- _TASK TO COMPLETE_: Below are the entries; give again exactly the lines from the one mentioning "right shoulder: (382, 661)" through the one mentioning "right ankle: (289, 899)", inclusive.

- _DATA SHOWN_:
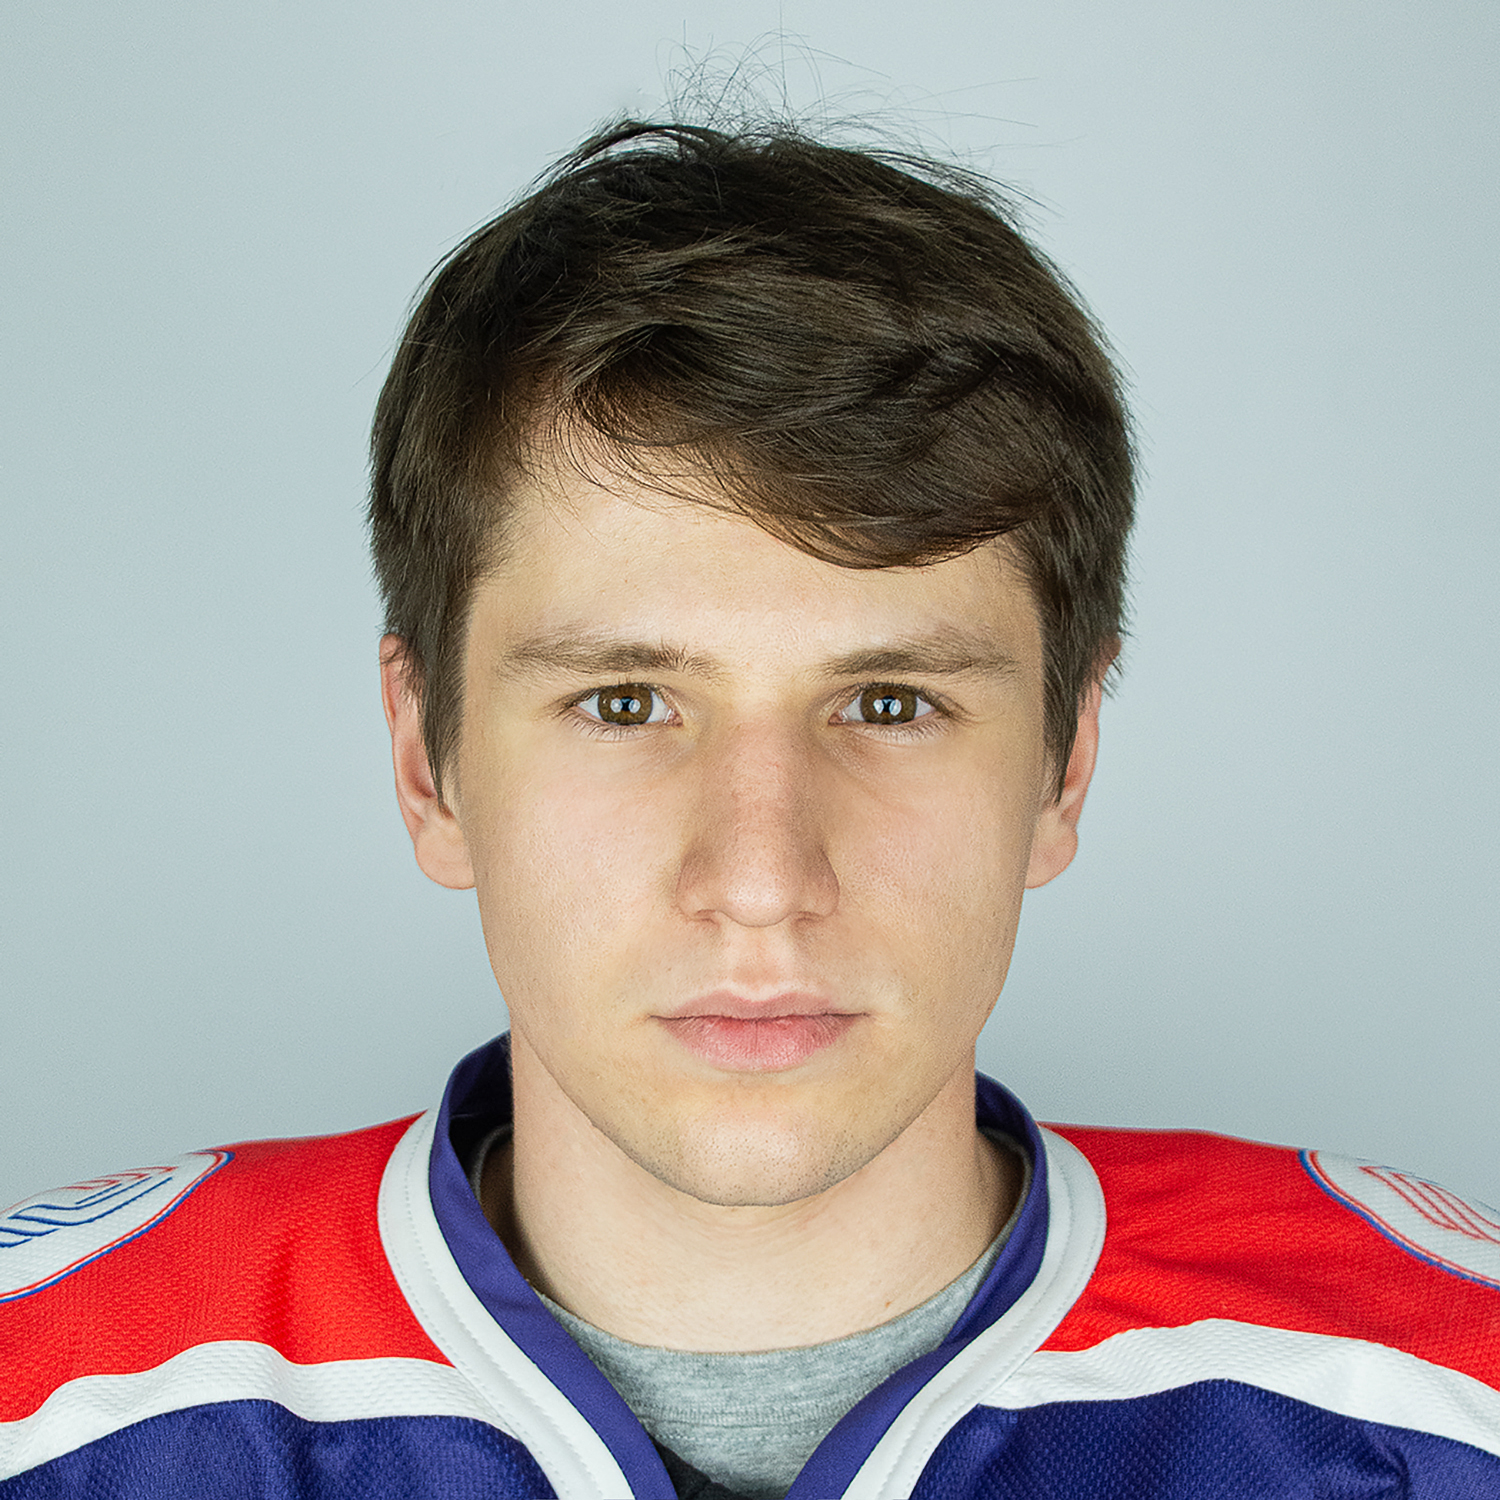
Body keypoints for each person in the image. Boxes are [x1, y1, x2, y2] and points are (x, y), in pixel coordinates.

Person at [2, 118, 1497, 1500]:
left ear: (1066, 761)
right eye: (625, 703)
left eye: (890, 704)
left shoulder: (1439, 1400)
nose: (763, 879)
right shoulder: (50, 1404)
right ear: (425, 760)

* * *

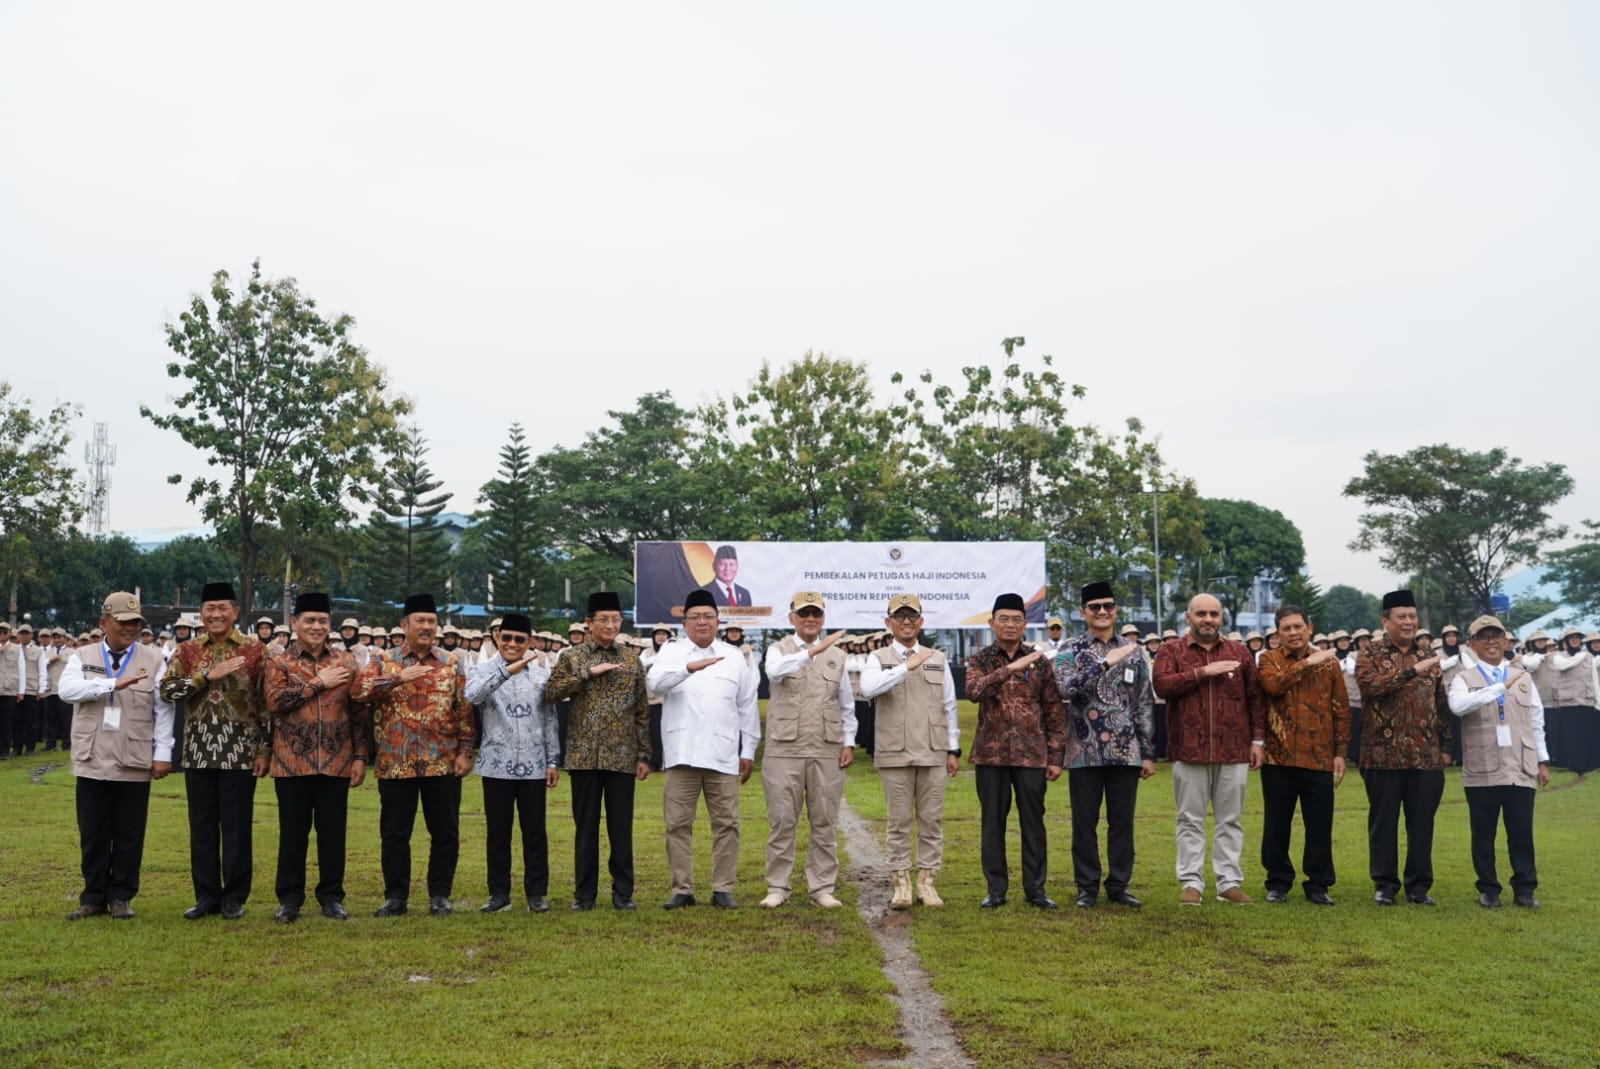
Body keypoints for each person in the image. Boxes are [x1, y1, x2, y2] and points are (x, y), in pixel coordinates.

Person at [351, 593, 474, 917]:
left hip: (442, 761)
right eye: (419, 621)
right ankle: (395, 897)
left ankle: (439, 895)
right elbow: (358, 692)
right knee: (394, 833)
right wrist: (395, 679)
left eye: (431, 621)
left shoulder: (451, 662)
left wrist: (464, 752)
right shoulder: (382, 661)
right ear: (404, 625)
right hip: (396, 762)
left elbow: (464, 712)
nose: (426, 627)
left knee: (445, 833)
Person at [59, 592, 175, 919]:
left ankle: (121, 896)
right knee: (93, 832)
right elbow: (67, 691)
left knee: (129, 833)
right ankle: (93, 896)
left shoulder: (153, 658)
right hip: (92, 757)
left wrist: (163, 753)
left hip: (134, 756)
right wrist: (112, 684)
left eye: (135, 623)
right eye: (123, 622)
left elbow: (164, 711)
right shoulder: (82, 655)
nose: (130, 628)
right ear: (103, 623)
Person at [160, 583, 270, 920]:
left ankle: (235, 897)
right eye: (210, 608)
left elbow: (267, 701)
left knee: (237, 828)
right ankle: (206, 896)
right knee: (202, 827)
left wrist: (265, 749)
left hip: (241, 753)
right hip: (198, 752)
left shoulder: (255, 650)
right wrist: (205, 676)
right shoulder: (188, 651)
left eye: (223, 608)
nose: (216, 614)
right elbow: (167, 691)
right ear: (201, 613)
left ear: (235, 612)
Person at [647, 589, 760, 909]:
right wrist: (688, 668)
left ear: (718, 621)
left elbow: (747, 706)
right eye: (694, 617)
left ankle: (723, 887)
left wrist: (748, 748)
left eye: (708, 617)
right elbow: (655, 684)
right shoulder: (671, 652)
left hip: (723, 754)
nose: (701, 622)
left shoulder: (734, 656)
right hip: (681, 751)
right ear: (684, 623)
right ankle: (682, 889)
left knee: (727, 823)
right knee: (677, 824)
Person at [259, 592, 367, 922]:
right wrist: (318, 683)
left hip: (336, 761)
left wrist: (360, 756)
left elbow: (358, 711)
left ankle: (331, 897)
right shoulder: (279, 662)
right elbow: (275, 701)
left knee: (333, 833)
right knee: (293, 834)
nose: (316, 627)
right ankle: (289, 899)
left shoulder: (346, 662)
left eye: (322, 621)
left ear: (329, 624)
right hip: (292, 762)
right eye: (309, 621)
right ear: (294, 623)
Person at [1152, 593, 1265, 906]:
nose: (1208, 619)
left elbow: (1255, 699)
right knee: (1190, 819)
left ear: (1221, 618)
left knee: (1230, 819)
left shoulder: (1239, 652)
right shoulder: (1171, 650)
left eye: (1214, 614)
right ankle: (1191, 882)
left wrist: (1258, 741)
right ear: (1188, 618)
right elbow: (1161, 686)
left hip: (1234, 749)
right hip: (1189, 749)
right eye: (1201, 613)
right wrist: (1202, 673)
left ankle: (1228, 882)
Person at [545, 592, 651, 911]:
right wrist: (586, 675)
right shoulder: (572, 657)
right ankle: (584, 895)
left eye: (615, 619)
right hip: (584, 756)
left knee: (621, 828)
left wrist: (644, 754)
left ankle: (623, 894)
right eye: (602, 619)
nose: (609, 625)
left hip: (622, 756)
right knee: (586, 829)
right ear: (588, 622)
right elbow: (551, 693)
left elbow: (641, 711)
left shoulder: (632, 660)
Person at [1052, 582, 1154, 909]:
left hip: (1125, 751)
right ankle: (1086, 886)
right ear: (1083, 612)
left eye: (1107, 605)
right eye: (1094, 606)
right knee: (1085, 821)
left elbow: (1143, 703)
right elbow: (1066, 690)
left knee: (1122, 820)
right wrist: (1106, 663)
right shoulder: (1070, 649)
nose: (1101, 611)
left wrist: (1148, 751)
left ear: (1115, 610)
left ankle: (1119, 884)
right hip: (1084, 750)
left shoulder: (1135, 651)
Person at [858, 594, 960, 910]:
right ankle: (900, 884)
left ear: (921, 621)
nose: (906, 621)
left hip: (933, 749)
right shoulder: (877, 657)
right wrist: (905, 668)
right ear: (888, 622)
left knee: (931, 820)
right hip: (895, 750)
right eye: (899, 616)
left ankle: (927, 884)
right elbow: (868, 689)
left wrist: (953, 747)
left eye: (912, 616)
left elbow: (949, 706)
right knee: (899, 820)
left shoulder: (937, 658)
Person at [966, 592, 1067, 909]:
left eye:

--

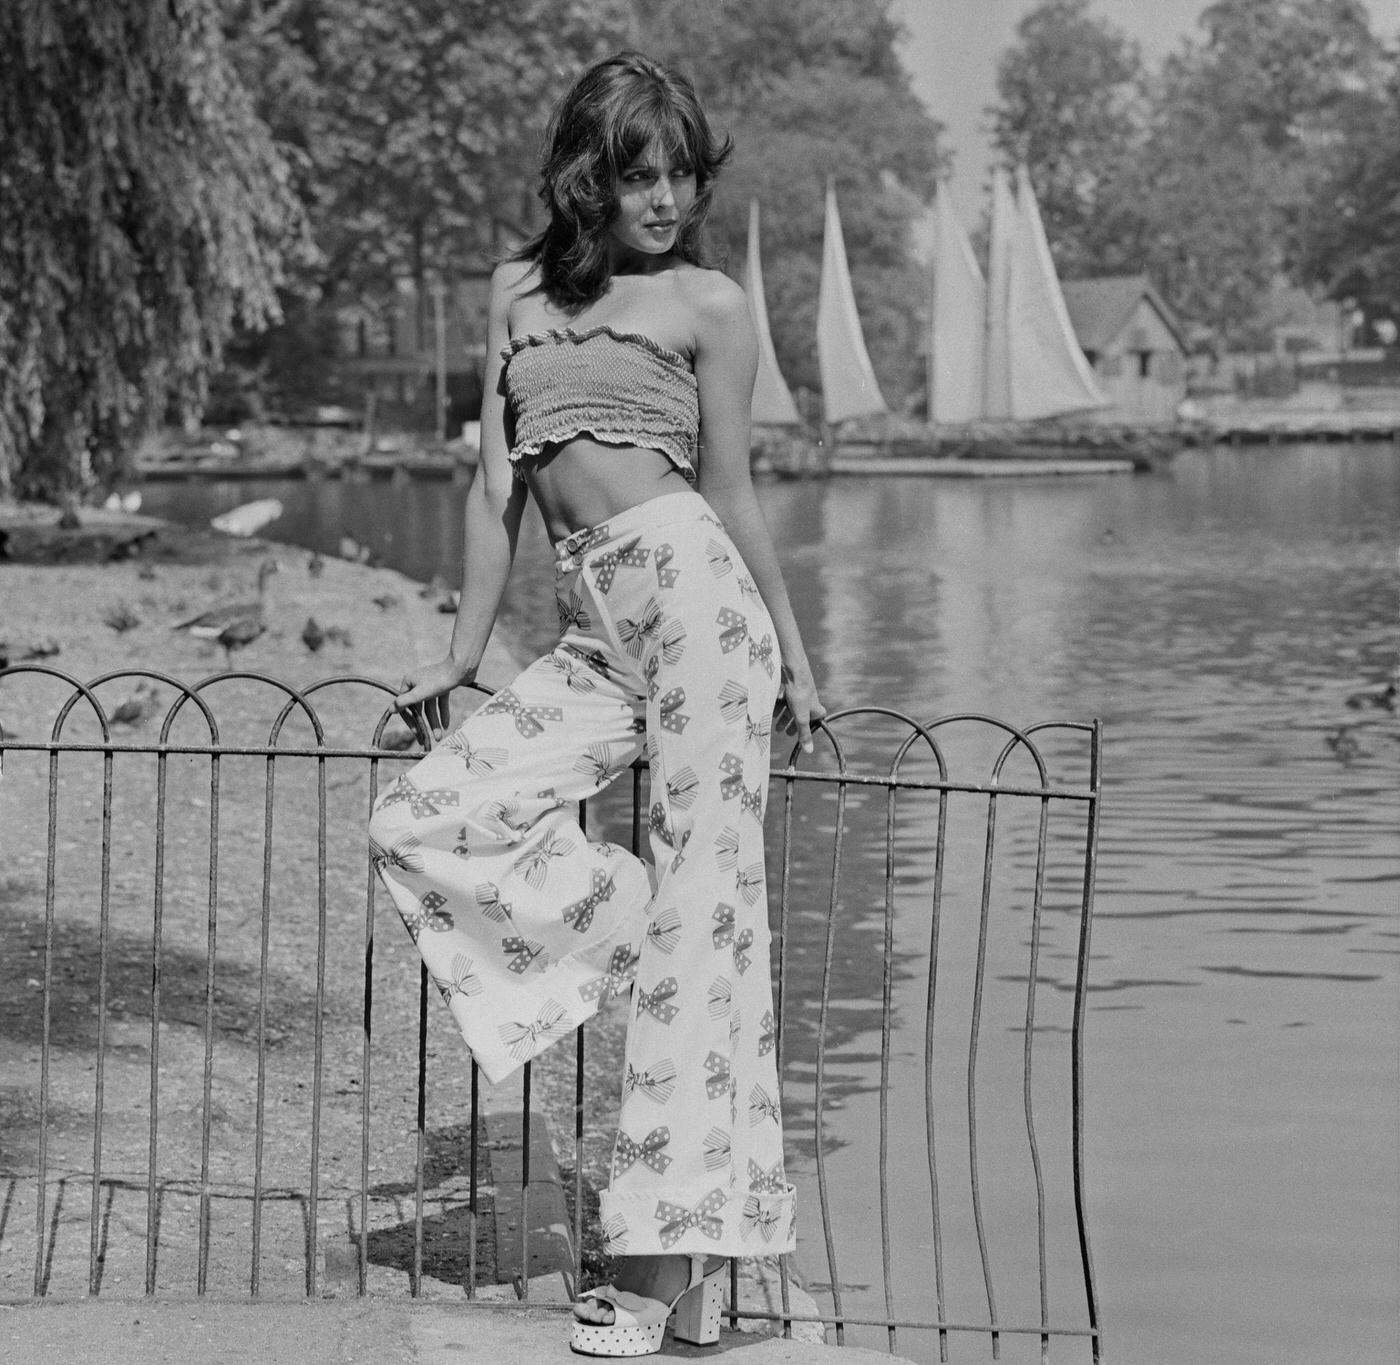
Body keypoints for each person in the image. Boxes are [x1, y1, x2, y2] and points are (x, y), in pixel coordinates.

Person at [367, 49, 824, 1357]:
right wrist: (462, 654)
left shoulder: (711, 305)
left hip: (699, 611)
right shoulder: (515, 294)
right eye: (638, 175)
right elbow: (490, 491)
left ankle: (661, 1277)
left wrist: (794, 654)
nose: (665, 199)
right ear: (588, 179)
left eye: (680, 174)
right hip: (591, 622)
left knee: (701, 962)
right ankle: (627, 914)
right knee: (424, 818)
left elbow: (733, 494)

- _REPLY_:
right shoulder: (382, 661)
right ear: (404, 625)
right hip: (396, 762)
left elbow: (464, 712)
nose: (426, 627)
left knee: (445, 833)
Person at [59, 592, 175, 919]:
left ankle: (121, 896)
right knee: (93, 832)
right elbow: (67, 691)
left knee: (129, 833)
right ankle: (93, 896)
left shoulder: (153, 658)
right hip: (92, 757)
left wrist: (163, 753)
left hip: (134, 756)
right wrist: (112, 684)
left eye: (135, 623)
right eye: (123, 622)
left elbow: (164, 711)
right shoulder: (82, 655)
nose: (130, 628)
right ear: (103, 623)
Person at [160, 583, 270, 920]:
left ankle: (235, 897)
right eye: (210, 608)
left elbow: (267, 701)
left knee: (237, 828)
right ankle: (206, 896)
right knee: (202, 827)
left wrist: (265, 749)
left hip: (241, 753)
right hip: (198, 752)
left shoulder: (255, 650)
right wrist: (205, 676)
right shoulder: (188, 651)
left eye: (223, 608)
nose: (216, 614)
right elbow: (167, 691)
right ear: (201, 613)
left ear: (235, 612)
Person at [647, 589, 760, 909]:
right wrist: (688, 668)
left ear: (718, 621)
left elbow: (747, 706)
right eye: (694, 617)
left ankle: (723, 887)
left wrist: (748, 748)
left eye: (708, 617)
right elbow: (655, 684)
right shoulder: (671, 652)
left hip: (723, 754)
nose: (701, 622)
left shoulder: (734, 656)
right hip: (681, 751)
right ear: (684, 623)
right ankle: (682, 889)
left knee: (727, 823)
right knee: (677, 824)
Person at [259, 592, 367, 922]:
right wrist: (318, 683)
left hip: (336, 761)
left wrist: (360, 756)
left elbow: (358, 711)
left ankle: (331, 897)
right shoulder: (279, 662)
right elbow: (275, 701)
left knee: (333, 833)
right knee: (293, 834)
nose: (316, 627)
right ankle: (289, 899)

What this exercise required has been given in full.